Write the records out again, unchanged.
====== RECORDS TO PROCESS
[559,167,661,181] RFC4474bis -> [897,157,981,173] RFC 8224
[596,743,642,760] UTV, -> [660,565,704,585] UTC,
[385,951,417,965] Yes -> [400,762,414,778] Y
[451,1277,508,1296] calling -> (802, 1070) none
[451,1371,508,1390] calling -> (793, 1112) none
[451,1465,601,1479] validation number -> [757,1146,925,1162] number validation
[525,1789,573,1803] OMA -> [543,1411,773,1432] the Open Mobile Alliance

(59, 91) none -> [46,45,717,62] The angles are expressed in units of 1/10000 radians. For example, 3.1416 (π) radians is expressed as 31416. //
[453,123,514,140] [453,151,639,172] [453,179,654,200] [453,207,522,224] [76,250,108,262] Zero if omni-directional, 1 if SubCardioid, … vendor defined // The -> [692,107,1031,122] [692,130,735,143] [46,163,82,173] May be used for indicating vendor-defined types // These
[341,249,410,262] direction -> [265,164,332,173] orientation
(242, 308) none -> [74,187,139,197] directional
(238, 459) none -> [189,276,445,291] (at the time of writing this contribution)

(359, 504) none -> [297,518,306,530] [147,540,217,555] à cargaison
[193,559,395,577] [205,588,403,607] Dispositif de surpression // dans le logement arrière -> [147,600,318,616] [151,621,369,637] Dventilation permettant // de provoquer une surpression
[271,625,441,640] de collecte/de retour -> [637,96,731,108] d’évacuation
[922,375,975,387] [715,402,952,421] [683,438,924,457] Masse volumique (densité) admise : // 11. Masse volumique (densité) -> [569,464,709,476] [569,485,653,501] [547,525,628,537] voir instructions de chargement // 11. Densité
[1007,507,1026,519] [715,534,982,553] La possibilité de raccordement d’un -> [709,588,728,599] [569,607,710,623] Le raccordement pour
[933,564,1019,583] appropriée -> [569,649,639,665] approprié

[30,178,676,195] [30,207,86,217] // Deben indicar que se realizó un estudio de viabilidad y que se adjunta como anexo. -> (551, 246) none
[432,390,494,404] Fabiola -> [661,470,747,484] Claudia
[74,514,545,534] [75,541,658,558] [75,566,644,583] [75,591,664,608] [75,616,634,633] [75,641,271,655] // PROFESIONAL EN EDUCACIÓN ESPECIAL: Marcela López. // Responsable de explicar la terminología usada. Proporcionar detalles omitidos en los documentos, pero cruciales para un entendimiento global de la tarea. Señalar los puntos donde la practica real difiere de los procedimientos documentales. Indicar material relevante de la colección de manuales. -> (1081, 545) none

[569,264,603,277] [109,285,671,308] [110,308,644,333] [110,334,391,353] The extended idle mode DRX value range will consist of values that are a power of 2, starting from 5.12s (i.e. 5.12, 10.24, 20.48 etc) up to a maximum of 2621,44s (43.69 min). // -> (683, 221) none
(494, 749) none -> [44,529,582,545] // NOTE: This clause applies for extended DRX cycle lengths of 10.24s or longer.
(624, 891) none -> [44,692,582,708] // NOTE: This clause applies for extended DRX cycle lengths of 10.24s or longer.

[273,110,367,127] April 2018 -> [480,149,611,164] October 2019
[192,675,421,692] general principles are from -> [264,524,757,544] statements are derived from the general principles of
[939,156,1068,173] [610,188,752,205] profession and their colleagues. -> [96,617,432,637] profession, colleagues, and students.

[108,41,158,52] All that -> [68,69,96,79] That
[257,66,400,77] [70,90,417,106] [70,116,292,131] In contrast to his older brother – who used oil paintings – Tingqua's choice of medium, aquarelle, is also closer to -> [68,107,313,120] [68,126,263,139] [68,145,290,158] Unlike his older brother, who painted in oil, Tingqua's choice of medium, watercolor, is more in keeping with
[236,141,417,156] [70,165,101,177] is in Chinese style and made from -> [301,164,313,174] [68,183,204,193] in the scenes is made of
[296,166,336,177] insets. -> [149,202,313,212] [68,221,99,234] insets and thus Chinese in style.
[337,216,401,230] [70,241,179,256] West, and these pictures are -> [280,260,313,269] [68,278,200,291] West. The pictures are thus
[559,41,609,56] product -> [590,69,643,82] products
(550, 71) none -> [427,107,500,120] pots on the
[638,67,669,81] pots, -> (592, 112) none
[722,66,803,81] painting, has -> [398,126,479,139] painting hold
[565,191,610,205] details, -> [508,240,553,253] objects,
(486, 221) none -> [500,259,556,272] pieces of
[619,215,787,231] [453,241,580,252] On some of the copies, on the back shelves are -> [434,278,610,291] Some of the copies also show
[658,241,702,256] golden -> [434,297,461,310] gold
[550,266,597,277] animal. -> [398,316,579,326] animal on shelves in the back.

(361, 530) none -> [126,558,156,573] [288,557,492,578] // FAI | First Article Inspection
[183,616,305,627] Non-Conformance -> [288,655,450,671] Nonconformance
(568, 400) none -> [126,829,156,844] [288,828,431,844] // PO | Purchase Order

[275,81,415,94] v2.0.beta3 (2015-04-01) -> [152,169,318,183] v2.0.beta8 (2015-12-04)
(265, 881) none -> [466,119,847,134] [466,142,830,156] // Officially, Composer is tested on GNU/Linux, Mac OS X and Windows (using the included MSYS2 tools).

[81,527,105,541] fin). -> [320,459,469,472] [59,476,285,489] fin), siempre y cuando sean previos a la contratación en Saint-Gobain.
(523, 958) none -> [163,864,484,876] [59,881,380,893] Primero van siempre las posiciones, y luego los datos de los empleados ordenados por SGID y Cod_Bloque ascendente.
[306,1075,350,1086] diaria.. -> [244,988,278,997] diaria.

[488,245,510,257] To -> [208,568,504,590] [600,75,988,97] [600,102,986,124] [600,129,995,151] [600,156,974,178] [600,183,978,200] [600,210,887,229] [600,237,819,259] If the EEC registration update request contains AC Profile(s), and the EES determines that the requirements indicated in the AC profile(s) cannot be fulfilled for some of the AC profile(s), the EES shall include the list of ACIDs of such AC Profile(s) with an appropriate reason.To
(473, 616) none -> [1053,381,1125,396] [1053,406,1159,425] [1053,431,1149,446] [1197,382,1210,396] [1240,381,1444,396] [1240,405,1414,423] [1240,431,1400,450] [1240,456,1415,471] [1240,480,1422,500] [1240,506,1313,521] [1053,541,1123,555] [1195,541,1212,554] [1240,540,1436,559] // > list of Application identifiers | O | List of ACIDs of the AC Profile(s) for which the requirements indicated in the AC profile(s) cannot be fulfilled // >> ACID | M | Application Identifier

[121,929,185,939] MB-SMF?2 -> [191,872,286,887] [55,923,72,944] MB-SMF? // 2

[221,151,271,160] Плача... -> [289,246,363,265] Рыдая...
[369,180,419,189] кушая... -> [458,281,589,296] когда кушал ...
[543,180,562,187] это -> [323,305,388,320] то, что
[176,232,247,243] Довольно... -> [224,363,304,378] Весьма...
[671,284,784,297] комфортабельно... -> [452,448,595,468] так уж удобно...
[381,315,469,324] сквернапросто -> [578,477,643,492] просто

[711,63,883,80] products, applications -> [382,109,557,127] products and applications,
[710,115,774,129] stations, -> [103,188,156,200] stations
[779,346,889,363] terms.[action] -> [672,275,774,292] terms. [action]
============
_FINAL ANSWER_:
[559,167,661,181] RFC4474bis -> [897,157,981,173] RFC 8224
[596,743,642,760] UTV, -> [660,565,704,585] UTC,
[385,951,417,965] Yes -> [400,762,414,778] Y
[451,1277,508,1296] calling -> (802, 1070) none
[451,1371,508,1390] calling -> (793, 1112) none
[451,1465,601,1479] validation number -> [757,1146,925,1162] number validation
[525,1789,573,1803] OMA -> [543,1411,773,1432] the Open Mobile Alliance

(59, 91) none -> [46,45,717,62] The angles are expressed in units of 1/10000 radians. For example, 3.1416 (π) radians is expressed as 31416. //
[453,123,514,140] [453,151,639,172] [453,179,654,200] [453,207,522,224] [76,250,108,262] Zero if omni-directional, 1 if SubCardioid, … vendor defined // The -> [692,107,1031,122] [692,130,735,143] [46,163,82,173] May be used for indicating vendor-defined types // These
[341,249,410,262] direction -> [265,164,332,173] orientation
(242, 308) none -> [74,187,139,197] directional
(238, 459) none -> [189,276,445,291] (at the time of writing this contribution)

(359, 504) none -> [297,518,306,530] [147,540,217,555] à cargaison
[193,559,395,577] [205,588,403,607] Dispositif de surpression // dans le logement arrière -> [147,600,318,616] [151,621,369,637] Dventilation permettant // de provoquer une surpression
[271,625,441,640] de collecte/de retour -> [637,96,731,108] d’évacuation
[922,375,975,387] [715,402,952,421] [683,438,924,457] Masse volumique (densité) admise : // 11. Masse volumique (densité) -> [569,464,709,476] [569,485,653,501] [547,525,628,537] voir instructions de chargement // 11. Densité
[1007,507,1026,519] [715,534,982,553] La possibilité de raccordement d’un -> [709,588,728,599] [569,607,710,623] Le raccordement pour
[933,564,1019,583] appropriée -> [569,649,639,665] approprié

[30,178,676,195] [30,207,86,217] // Deben indicar que se realizó un estudio de viabilidad y que se adjunta como anexo. -> (551, 246) none
[432,390,494,404] Fabiola -> [661,470,747,484] Claudia
[74,514,545,534] [75,541,658,558] [75,566,644,583] [75,591,664,608] [75,616,634,633] [75,641,271,655] // PROFESIONAL EN EDUCACIÓN ESPECIAL: Marcela López. // Responsable de explicar la terminología usada. Proporcionar detalles omitidos en los documentos, pero cruciales para un entendimiento global de la tarea. Señalar los puntos donde la practica real difiere de los procedimientos documentales. Indicar material relevante de la colección de manuales. -> (1081, 545) none

[569,264,603,277] [109,285,671,308] [110,308,644,333] [110,334,391,353] The extended idle mode DRX value range will consist of values that are a power of 2, starting from 5.12s (i.e. 5.12, 10.24, 20.48 etc) up to a maximum of 2621,44s (43.69 min). // -> (683, 221) none
(494, 749) none -> [44,529,582,545] // NOTE: This clause applies for extended DRX cycle lengths of 10.24s or longer.
(624, 891) none -> [44,692,582,708] // NOTE: This clause applies for extended DRX cycle lengths of 10.24s or longer.

[273,110,367,127] April 2018 -> [480,149,611,164] October 2019
[192,675,421,692] general principles are from -> [264,524,757,544] statements are derived from the general principles of
[939,156,1068,173] [610,188,752,205] profession and their colleagues. -> [96,617,432,637] profession, colleagues, and students.

[108,41,158,52] All that -> [68,69,96,79] That
[257,66,400,77] [70,90,417,106] [70,116,292,131] In contrast to his older brother – who used oil paintings – Tingqua's choice of medium, aquarelle, is also closer to -> [68,107,313,120] [68,126,263,139] [68,145,290,158] Unlike his older brother, who painted in oil, Tingqua's choice of medium, watercolor, is more in keeping with
[236,141,417,156] [70,165,101,177] is in Chinese style and made from -> [301,164,313,174] [68,183,204,193] in the scenes is made of
[296,166,336,177] insets. -> [149,202,313,212] [68,221,99,234] insets and thus Chinese in style.
[337,216,401,230] [70,241,179,256] West, and these pictures are -> [280,260,313,269] [68,278,200,291] West. The pictures are thus
[559,41,609,56] product -> [590,69,643,82] products
(550, 71) none -> [427,107,500,120] pots on the
[638,67,669,81] pots, -> (592, 112) none
[722,66,803,81] painting, has -> [398,126,479,139] painting hold
[565,191,610,205] details, -> [508,240,553,253] objects,
(486, 221) none -> [500,259,556,272] pieces of
[619,215,787,231] [453,241,580,252] On some of the copies, on the back shelves are -> [434,278,610,291] Some of the copies also show
[658,241,702,256] golden -> [434,297,461,310] gold
[550,266,597,277] animal. -> [398,316,579,326] animal on shelves in the back.

(361, 530) none -> [126,558,156,573] [288,557,492,578] // FAI | First Article Inspection
[183,616,305,627] Non-Conformance -> [288,655,450,671] Nonconformance
(568, 400) none -> [126,829,156,844] [288,828,431,844] // PO | Purchase Order

[275,81,415,94] v2.0.beta3 (2015-04-01) -> [152,169,318,183] v2.0.beta8 (2015-12-04)
(265, 881) none -> [466,119,847,134] [466,142,830,156] // Officially, Composer is tested on GNU/Linux, Mac OS X and Windows (using the included MSYS2 tools).

[81,527,105,541] fin). -> [320,459,469,472] [59,476,285,489] fin), siempre y cuando sean previos a la contratación en Saint-Gobain.
(523, 958) none -> [163,864,484,876] [59,881,380,893] Primero van siempre las posiciones, y luego los datos de los empleados ordenados por SGID y Cod_Bloque ascendente.
[306,1075,350,1086] diaria.. -> [244,988,278,997] diaria.

[488,245,510,257] To -> [208,568,504,590] [600,75,988,97] [600,102,986,124] [600,129,995,151] [600,156,974,178] [600,183,978,200] [600,210,887,229] [600,237,819,259] If the EEC registration update request contains AC Profile(s), and the EES determines that the requirements indicated in the AC profile(s) cannot be fulfilled for some of the AC profile(s), the EES shall include the list of ACIDs of such AC Profile(s) with an appropriate reason.To
(473, 616) none -> [1053,381,1125,396] [1053,406,1159,425] [1053,431,1149,446] [1197,382,1210,396] [1240,381,1444,396] [1240,405,1414,423] [1240,431,1400,450] [1240,456,1415,471] [1240,480,1422,500] [1240,506,1313,521] [1053,541,1123,555] [1195,541,1212,554] [1240,540,1436,559] // > list of Application identifiers | O | List of ACIDs of the AC Profile(s) for which the requirements indicated in the AC profile(s) cannot be fulfilled // >> ACID | M | Application Identifier

[121,929,185,939] MB-SMF?2 -> [191,872,286,887] [55,923,72,944] MB-SMF? // 2

[221,151,271,160] Плача... -> [289,246,363,265] Рыдая...
[369,180,419,189] кушая... -> [458,281,589,296] когда кушал ...
[543,180,562,187] это -> [323,305,388,320] то, что
[176,232,247,243] Довольно... -> [224,363,304,378] Весьма...
[671,284,784,297] комфортабельно... -> [452,448,595,468] так уж удобно...
[381,315,469,324] сквернапросто -> [578,477,643,492] просто

[711,63,883,80] products, applications -> [382,109,557,127] products and applications,
[710,115,774,129] stations, -> [103,188,156,200] stations
[779,346,889,363] terms.[action] -> [672,275,774,292] terms. [action]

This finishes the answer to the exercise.